The fund would establish mandatory spending for the projects, taking it out of the congressional appropriations process.
Under the bill, based on the receipts from federal land energy activities in fiscal 2016, the trust fund would see half of the $2.2 billion in unobligated money taken in from that fiscal year. And with the Interior Department’s “energy dominance” directive, that level is likely to be even higher in the coming fiscal years.
“Since my confirmation hearing, I’ve been adamant that we must address the nearly $12 billion maintenance backlog in our National Parks.

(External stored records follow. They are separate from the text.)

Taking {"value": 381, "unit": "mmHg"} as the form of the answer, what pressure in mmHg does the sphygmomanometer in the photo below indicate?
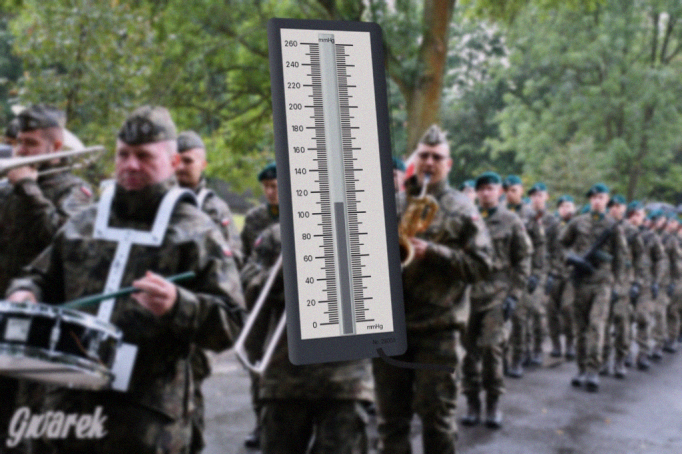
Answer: {"value": 110, "unit": "mmHg"}
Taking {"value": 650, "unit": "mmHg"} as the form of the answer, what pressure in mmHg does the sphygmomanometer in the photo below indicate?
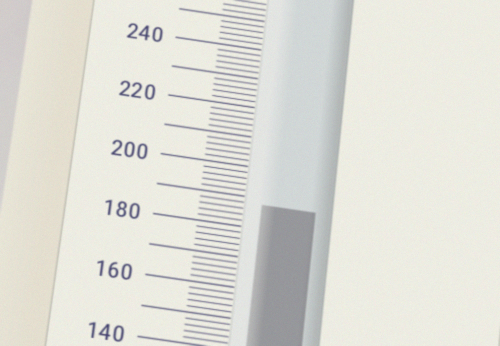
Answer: {"value": 188, "unit": "mmHg"}
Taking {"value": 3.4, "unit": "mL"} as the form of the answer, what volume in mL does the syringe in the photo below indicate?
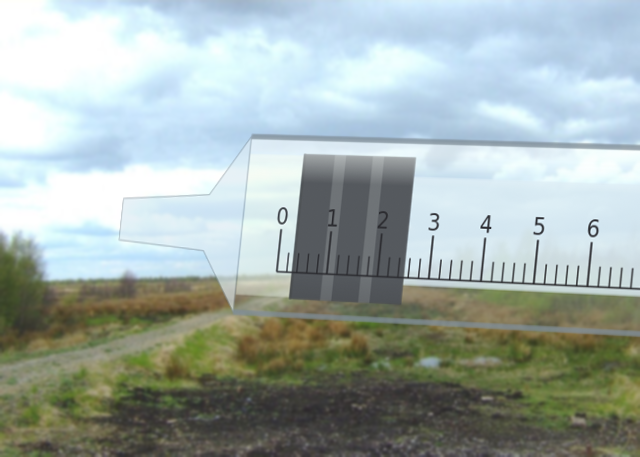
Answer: {"value": 0.3, "unit": "mL"}
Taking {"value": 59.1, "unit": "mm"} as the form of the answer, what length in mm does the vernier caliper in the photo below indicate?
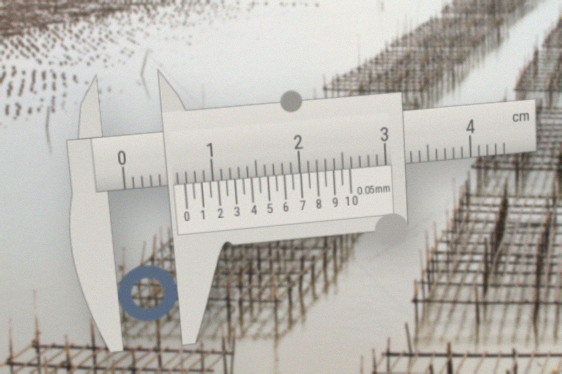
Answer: {"value": 6.8, "unit": "mm"}
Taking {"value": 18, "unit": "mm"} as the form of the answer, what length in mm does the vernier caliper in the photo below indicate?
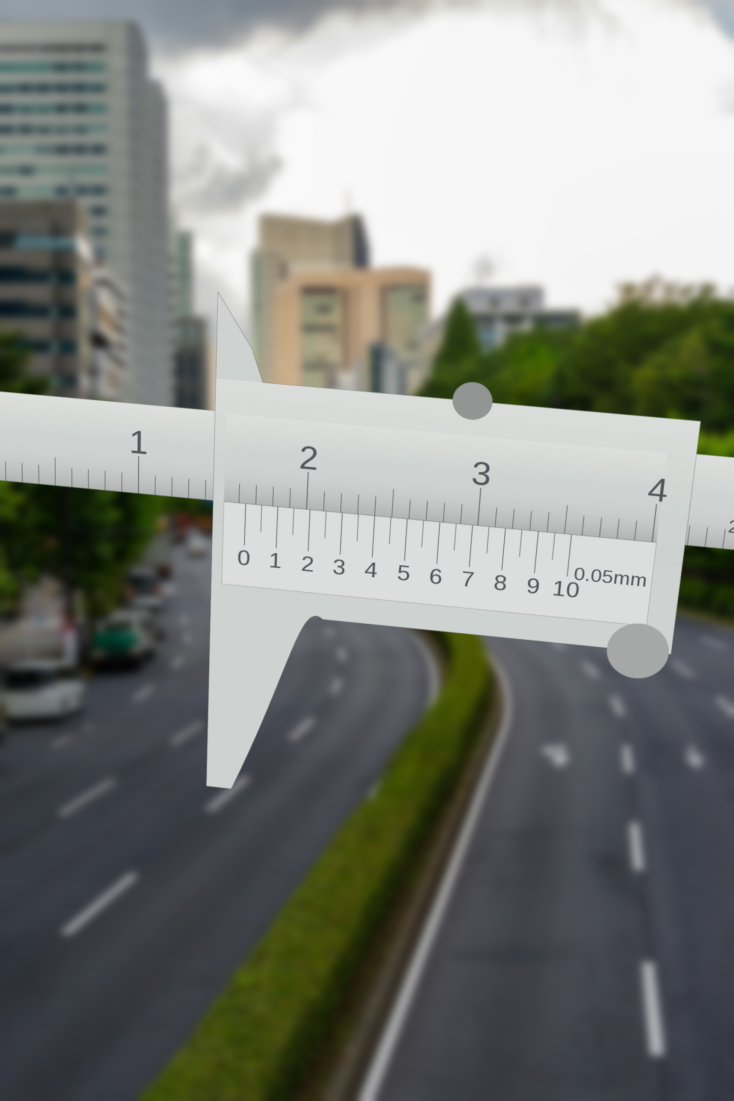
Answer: {"value": 16.4, "unit": "mm"}
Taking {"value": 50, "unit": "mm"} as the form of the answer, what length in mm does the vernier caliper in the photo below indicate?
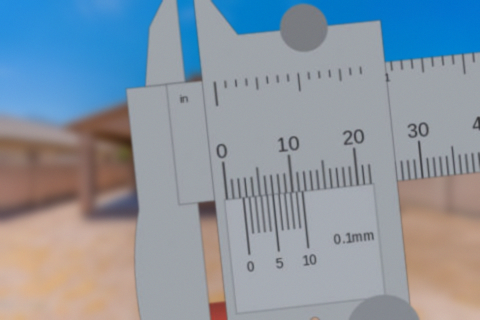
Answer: {"value": 2.5, "unit": "mm"}
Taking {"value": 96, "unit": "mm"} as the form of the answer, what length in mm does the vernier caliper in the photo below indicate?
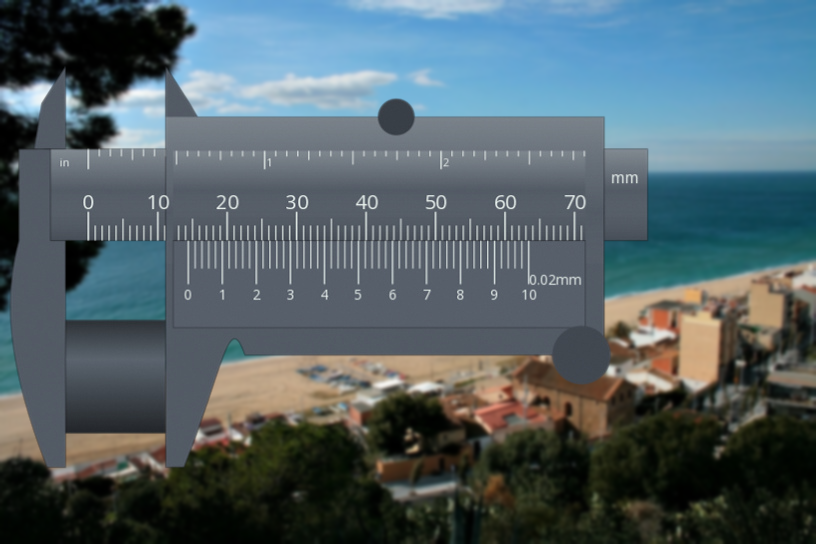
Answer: {"value": 14.4, "unit": "mm"}
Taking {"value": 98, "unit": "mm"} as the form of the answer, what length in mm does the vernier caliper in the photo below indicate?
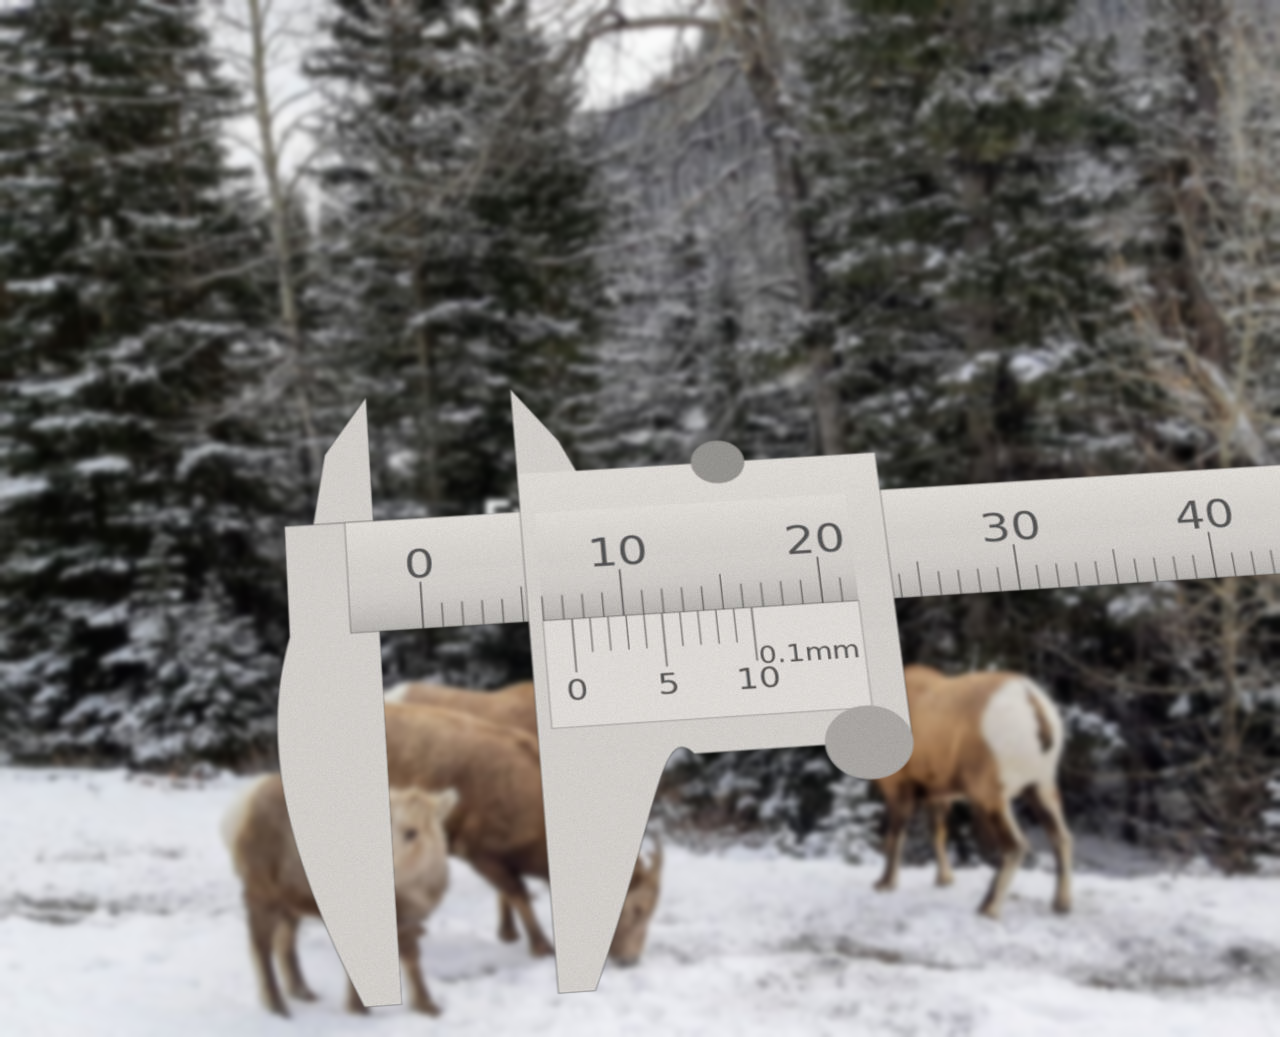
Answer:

I’m happy to see Senators Portman, Warner, King and Alexander teamed up to craft a very strong and historic bill to rebuild our national parks,” Zinke said in a statement. “This is not a Republican or Democrat issue, this is an American issue, and I think that the bipartisan body of lawmakers who put this bill forward is proof.”
Portman and Alexander had competing legislation to address the deferred maintenance backlog that eventually bubbled to the surface of a Capitol Hill rivalry during a Senate Energy and Natural Resources Committee oversight hearing in April.
Portman’s previous bill would have set an amount of funding from revenue paid to the government by companies extracting minerals and other resources from federal land. The bill was not the Trump administration’s preferred alternative.
Alexander’s bill, based on the proposal included in the Interior Department’s fiscal 2019 budget request, would have directed to a trust fund with mandatory spending half of the money derived from public land oil, gas, coal and renewable energy revenue above a 2018 baseline of $7.8 billion. The fear, though, was that proposal could never see money if the revenue did not go above the baseline.
“National parks bring people together and help bridge political party lines,” National Parks Conservation Association President Theresa Pierno said. “We commend the leadership of these park champions for their bill that makes a strong investment in our parks that they desperately need and deserve.”